The post-surgical appearance depends on which procedure was performed. After a simple drainage, you’ll have a small incision that’s typically left open to heal from the inside out. The wound is packed with gauze initially, and over weeks it gradually fills in with new tissue, shrinking from the edges inward.

More extensive operations that involve cutting away the entire cyst and surrounding tissue can leave larger wounds. When surgeons close the wound with a flap technique (rotating nearby skin to fill the gap), the result is a sutured line that may cross the midline of the cleft. This can leave a visible scar and sometimes creates a slight asymmetry in the contour of the buttocks. When larger wounds are left open to heal on their own, the recovery is more demanding. Healing can take over six months, and the wound goes through stages: initially a deep, open cavity that slowly fills with pink granulation tissue before the skin edges finally close over it.

Recurrence rates vary by treatment. Flap-based procedures have the lowest reported recurrence, ranging from 0% to 6%. Primary closure (stitching the wound shut directly) can achieve similarly low rates in experienced hands, though results vary. Less invasive options like chemical treatments applied to the tract eliminate recurrence in roughly 80% or more of patients, with rates of return between 0% and 19% depending on the study and follow-up period.

How to Tell It Apart From Other Conditions

Several other skin problems can appear near the tailbone, so location and specific features matter.

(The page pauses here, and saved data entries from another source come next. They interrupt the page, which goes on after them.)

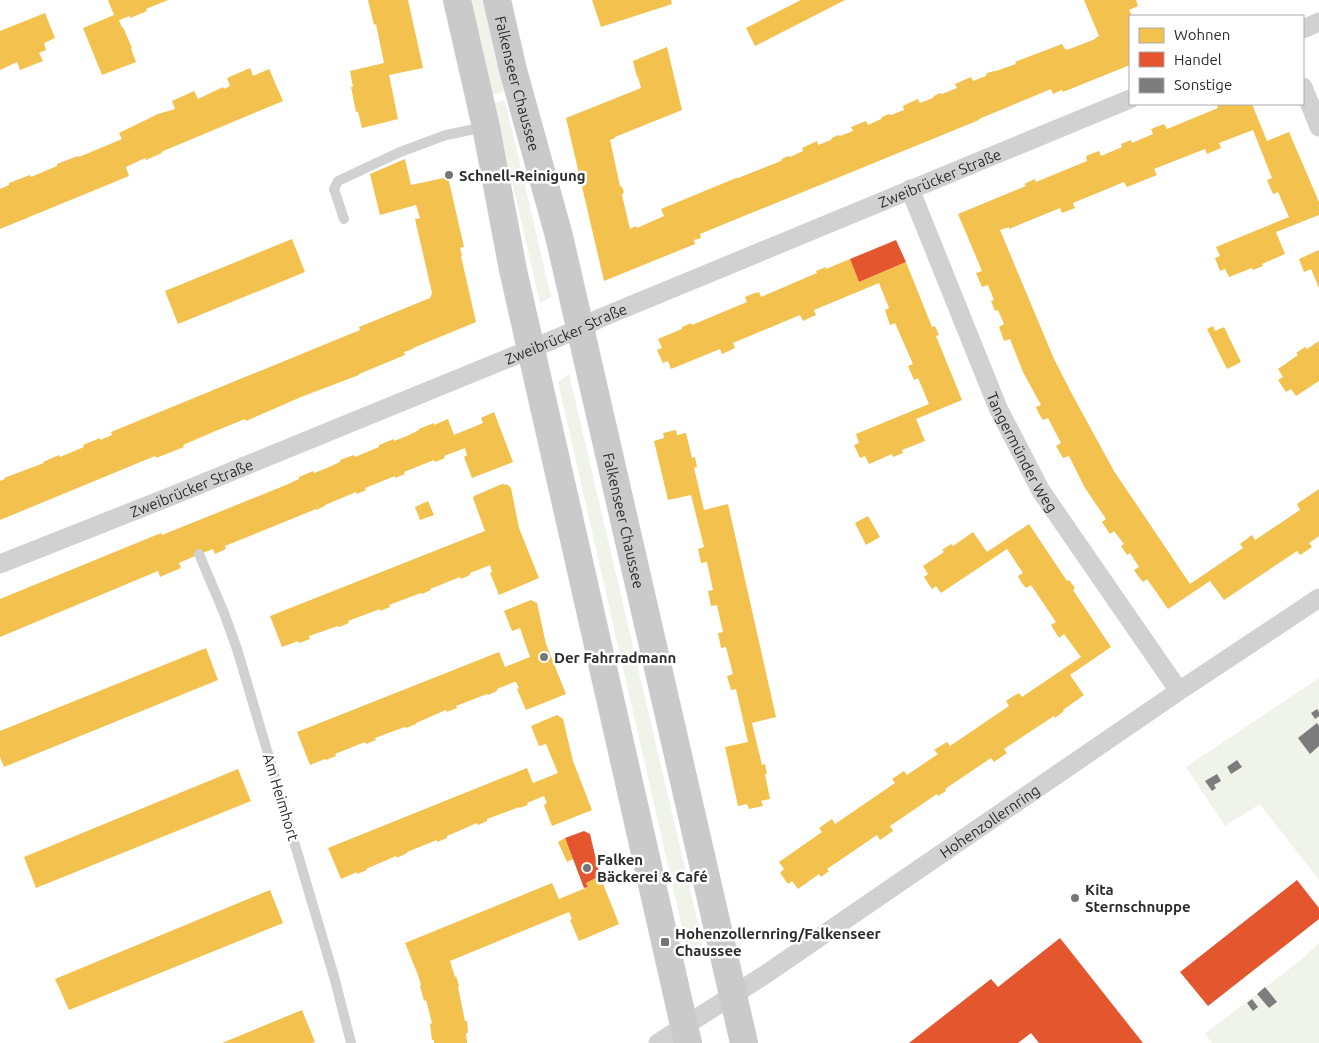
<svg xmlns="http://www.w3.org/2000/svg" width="1319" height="1043" font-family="Ubuntu,sans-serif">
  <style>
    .green { fill: #eff3ea }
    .homes { fill: #f2c14e }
    .shops { fill: #e4572e }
    .building { fill: #7d7d7d }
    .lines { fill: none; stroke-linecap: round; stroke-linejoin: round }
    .service { stroke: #d1d1d1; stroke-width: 10 }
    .minor { stroke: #d1d1d1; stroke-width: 19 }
    .secondary { stroke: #cacaca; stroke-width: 28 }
    .poi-dot { fill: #767676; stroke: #fff; stroke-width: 2 }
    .labels { text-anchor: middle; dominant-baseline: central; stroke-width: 5; stroke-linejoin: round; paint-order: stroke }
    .street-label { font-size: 15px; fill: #2c2c2c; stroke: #fff }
    .poi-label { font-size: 15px; font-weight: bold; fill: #2c2c2c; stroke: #fff; text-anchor: start }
  </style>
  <rect width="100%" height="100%" fill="#fff"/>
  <path class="green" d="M470,0H483L504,92L492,95Z
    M505,100L551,297L540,303L494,103Z
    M569,374L704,949L689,958L558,382Z
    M1319,678V880L1260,804L1225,826L1186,767Z
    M1319,943V1043H1212L1205,1034L1302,959Z"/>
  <path class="homes" d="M108,0H168L146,9L147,11L130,18V16L119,20L122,28L123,27L132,48L131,49L136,62L102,75L83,28L114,15Z
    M368,0H408L423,68L389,75L398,119L362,128L358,112H356L351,87H353L350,71L384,63L376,24L374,25Z
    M592,0H671L672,4L601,27Z
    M801,0H845L755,46L746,28Z
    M1084,0H1136L1138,6L1129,10L1132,16H1130V65L1063,92L1062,90L1053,94L1051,89L979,119V120L700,234L701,238L694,240L695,244L604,281L566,118L641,88L638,77H637L633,61L667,47L682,110L615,137V138L610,140L620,186L622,187L624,192L622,195L630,229L636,226L637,228L664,216L661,209L736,178H738L781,161L782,159L788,156L790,157L803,151L802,148L817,141L818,145L831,140L832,138L838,135L840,136L853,131L851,127L866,121L868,125L881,119L882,117L889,114L891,115L904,110L903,106L911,102L918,99L920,103L933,98L934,96L940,93L942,94L957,88L955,84L971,77L973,81L986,76L987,73L994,71H996L1016,64L1015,62L1062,44L1065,49L1067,50L1093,40L1099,36Z
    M45,13L55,38L44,43L46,50L39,53L43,61L20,70L17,62L0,70V31Z
    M250,68L253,76L269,69L283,101L161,152L162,153L146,160L145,158L126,167L129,176L0,229V189L9,185V183L30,175L31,177L57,166V164L78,156L79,157L122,139L119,133L158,114L175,109L172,101L194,91L198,99L223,87L224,89L230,86L227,78Z
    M1220,104H1252L1267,141L1289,132L1319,202V215L1276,232L1285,254L1262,264L1263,266L1253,270L1252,268L1229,277L1225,269L1220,271L1215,258L1220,256L1216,247L1289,217L1278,192L1273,194L1267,180L1272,178L1253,130L1219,143L1221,148L1207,154L1205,149L1154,169L1157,175L1127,187L1124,182L1073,203L1075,208L1062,213L1060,208L1009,229V227L1000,230L1054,359L1073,396L1114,471L1190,584L1243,548L1240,544L1252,535L1255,540L1300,510L1297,504L1319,489V536L1309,543L1312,547L1300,555L1297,551L1224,600L1210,581L1168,609L1147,579L1143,582L1138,576L1134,570L1139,567L1130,553L1127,555L1121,546L1124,544L1114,531L1110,534L1102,522L1106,519L1085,488L1069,456L1063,458L1056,446L1061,443L1048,418L1043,420L1039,414L1036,407L1041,405L1023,372L1010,339L1004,341L999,327L1004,324L998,310L995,311L991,301L994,300L988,285L982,287L976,273L982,271L958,214L1026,186L1024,184L1035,179L1036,182L1087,161L1086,156L1099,151L1101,156L1122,147L1121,144L1131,140L1132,143L1153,134L1151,129L1164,124L1167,129L1218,108L1217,105Z
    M405,159L411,185L448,177L464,247L460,248L462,256H461L476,322L413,348V349L404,352L405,355L359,374V375L301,397L246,421L245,419L213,432L183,445L184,447L156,458L155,456L0,520V481L5,479L4,478L44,463L43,462L59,455L60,457L84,447L83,445L100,438V440L112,435L111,432L360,330L359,327L430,298L432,293L415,219L420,218L416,205L380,215L370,174Z
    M292,239L305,272L178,324L165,291Z
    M1319,250V288L1311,269L1304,272L1299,259Z
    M850,259L859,282L906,262L932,327L935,326L939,335L936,336L962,400L916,419L925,441L902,450L903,453L893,457L892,454L869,464L865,456L860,458L854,445L859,443L856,434L929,404L918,378L914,380L908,366L913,364L895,323L890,325L885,310L889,308L879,283L814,310L816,315L809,318L803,321L800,315L733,343L735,348L722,354L720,349L671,369L668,361L663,363L657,350L662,348L658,339L682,329V327L691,323L692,325L747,302L745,297L752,294L759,292L761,297L817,273L816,271L826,267V269Z
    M1213,326L1215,331L1224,327L1241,362L1227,369L1207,329Z
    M1319,341V381L1296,396L1291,389L1286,392L1278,380L1283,377L1278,369L1298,355L1296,353L1305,347L1307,349Z
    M494,412L513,462L472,478L464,457L467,455L465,448L444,456L445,458L435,462L434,460L404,472L405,474L395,478V476L365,488L366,490L357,494L356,492L325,505V506L316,510V509L225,546L226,549L215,554L213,549L188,559L179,563L181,568L160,577L158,571L0,637V599L161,533L162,535L286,485L299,479V477L313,471L314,473L327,468L340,462V460L354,455L355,457L379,447V445L394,439V441L407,436L419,430V429L434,423V425L448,419L454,435L483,423L481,418Z
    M676,430L677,435L686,433L692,458L695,457L697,467L694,468L704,510L728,504L776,717L752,723L762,765L765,764L767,774H765L770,799L761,801L763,806L749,809L747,804L738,806L725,747L748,742L736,689L731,690L727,676L733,674L726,647L721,648L718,633L723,632L717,605L711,606L708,591L713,590L707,562L701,563L698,549L704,547L691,495L668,500L654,441L664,438L663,433Z
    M502,484L508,485L511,488L519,528L539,578L499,595L490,573L492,572L490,565L470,573V575L461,579L460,577L430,589L431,590L422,594L421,593L389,605L390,607L380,611V609L348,621L349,623L339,627L338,626L309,636L310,639L299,643L298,641L282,647L270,616L485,531L473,498L474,496Z
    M428,501L434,515L420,520L415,507Z
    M868,516L880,537L866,545L855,523Z
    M1029,524L1067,581L1069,580L1075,588L1073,590L1111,647L1070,675L1084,695L1063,710L1064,711L1055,718L1054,716L1004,749L1007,753L994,762L991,758L945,789L946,791L938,796L937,794L890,826L893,831L880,840L877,835L827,869L829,871L821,877L819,874L798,889L792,881L788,884L780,873L784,869L779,862L822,832L819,828L832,819L835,824L895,783L892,779L904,771L907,775L938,754L934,750L947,742L950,746L1009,706L1006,701L1012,697L1019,693L1022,697L1081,657L1064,634L1059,638L1051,625L1056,622L1031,585L1026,588L1021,582L1018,576L1023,573L1007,549L941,593L936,586L932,589L924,577L928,574L923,566L944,552L942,550L951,544L953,546L973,532L987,552Z
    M531,600L537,603L546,644L566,694L526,710L517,689L519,688L516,682H514L497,689V691L488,695L487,694L456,706L457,708L447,712L446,710L416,723V724L406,728L405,727L391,732L375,738L376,740L366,744L365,742L335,754L336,756L326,760L325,759L310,765L297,732L499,652L505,667L530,657L520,628L512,631L504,611Z
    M206,648L218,680L4,767L0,757V731Z
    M557,715L563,719L573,761L592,810L552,826L544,805L547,803L544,796L527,803L528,805L519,808V807L487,819V821L478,825L477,823L447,836V838L437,842V840L407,852V853L397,858L396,856L366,869L367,870L357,874V872L341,879L328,848L527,768L533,783L558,773L546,744L539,746L531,726Z
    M238,769L251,801L36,888L24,857Z
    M565,838L573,859L567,862L558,842Z
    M600,876L619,924L579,941L570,920L572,919L569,912L450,961L455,977L456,976L459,986L458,987L465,1021H467L468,1033H466L467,1043H434V1040H432L430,1024L432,1023L426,1000L424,1001L420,986L421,985L418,975L405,943L552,883L559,899L588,887L586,883Z
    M270,890L283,923L69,1010L55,979Z
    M302,1010L315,1042L312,1043H222Z"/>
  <path class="shops" d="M896,240L906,262L859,282L850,259Z
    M584,831L590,834L600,876L586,883L588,887L584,888L565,838Z
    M1297,880L1319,908V919L1208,1006L1180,972Z
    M1060,938L1143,1043H1039L1031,1033L1018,1043H909L991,979L998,987Z"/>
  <path class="building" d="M1317,709L1319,712V716L1315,719L1311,713Z
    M1317,723L1319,726V746L1310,754L1298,738Z
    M1237,760L1242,767L1231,774L1227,767Z
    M1217,774L1221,781L1214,785L1216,788L1212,791L1205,781Z
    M1265,987L1277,1002L1269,1008L1257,994Z
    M1252,999L1258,1007L1253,1011L1247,1003Z"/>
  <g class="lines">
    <path class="service" d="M344,219L334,189L338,181L400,152L446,135L485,127
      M199,554L224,613L237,649L335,980L351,1043"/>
    <g class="minor">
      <path d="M1303,29L1319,22"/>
      <path d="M1303,87L1319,127"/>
      <path id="s1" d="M910,189L998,408L1041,491L1179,691"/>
      <path id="s2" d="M0,564L174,495L531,349L581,328L598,319L1130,99"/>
      <path id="s3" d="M658,1043L766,974L1179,691L1319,598"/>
    </g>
    <g class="secondary">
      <path d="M457,0L486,127L513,270L688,1043"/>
      <path id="s4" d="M497,0L513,70L559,236L744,1043"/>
    </g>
  </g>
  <g class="poi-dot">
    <circle cx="449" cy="175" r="5"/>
    <circle cx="544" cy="657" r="5"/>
    <circle cx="587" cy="868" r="5"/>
    <circle cx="1075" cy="898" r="5"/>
    <rect x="660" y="937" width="10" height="10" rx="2.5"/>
  </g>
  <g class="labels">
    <g class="street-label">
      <text stroke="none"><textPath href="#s4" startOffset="86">Falkenseer Chaussee</textPath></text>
      <text stroke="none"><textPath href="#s2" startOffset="1016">Zweibrücker Straße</textPath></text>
      <text stroke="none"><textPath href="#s2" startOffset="611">Zweibrücker Straße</textPath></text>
      <text stroke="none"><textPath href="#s1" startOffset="286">Tangermünder Weg</textPath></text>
      <text stroke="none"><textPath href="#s2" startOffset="206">Zweibrücker Straße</textPath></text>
      <text stroke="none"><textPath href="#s4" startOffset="536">Falkenseer Chaussee</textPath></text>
      <text transform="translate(281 797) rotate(73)">Am Heimhort</text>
      <text stroke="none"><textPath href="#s3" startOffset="399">Hohenzollernring</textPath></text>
    </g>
    <g class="poi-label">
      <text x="459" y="175">Schnell-Reinigung</text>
      <text x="554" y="657">Der Fahrradmann</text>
      <text x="597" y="859">Falken<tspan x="597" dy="17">Bäckerei &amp; Café</tspan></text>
      <text x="1085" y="889">Kita<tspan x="1085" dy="17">Sternschnuppe</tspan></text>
      <text x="675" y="933">Hohenzollernring/Falkenseer<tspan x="675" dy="17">Chaussee</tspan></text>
    </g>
  </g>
  <rect x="1129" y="15" width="175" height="90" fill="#ffffff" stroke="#ababab"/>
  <rect x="1139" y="28" width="25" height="15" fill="#f2c14e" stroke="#ababab"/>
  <text x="1174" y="40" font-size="15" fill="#2c2c2c">Wohnen</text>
  <rect x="1139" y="52" width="25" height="15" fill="#e4572e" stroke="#ababab"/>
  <text x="1174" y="65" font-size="15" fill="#2c2c2c">Handel</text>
  <rect x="1139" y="78" width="25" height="15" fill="#7d7d7d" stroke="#ababab"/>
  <text x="1174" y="90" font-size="15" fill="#2c2c2c">Sonstige</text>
</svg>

A boil or skin abscess can look nearly identical when inflamed, but it won’t have a midline pit with hair visible in the opening. A perianal abscess forms closer to the anus and is associated with different symptoms. A dermoid cyst is present from birth and tends to sit deeper, without a surface pit.

The key visual markers of a pilonidal cyst are its position right in the gluteal cleft at the level of the tailbone, the presence of one or more midline pits, and the appearance of hair in or around the opening. If you can see a small hole in the crease between the buttocks with redness or swelling around it, especially if there’s any drainage, that combination is highly characteristic of pilonidal disease.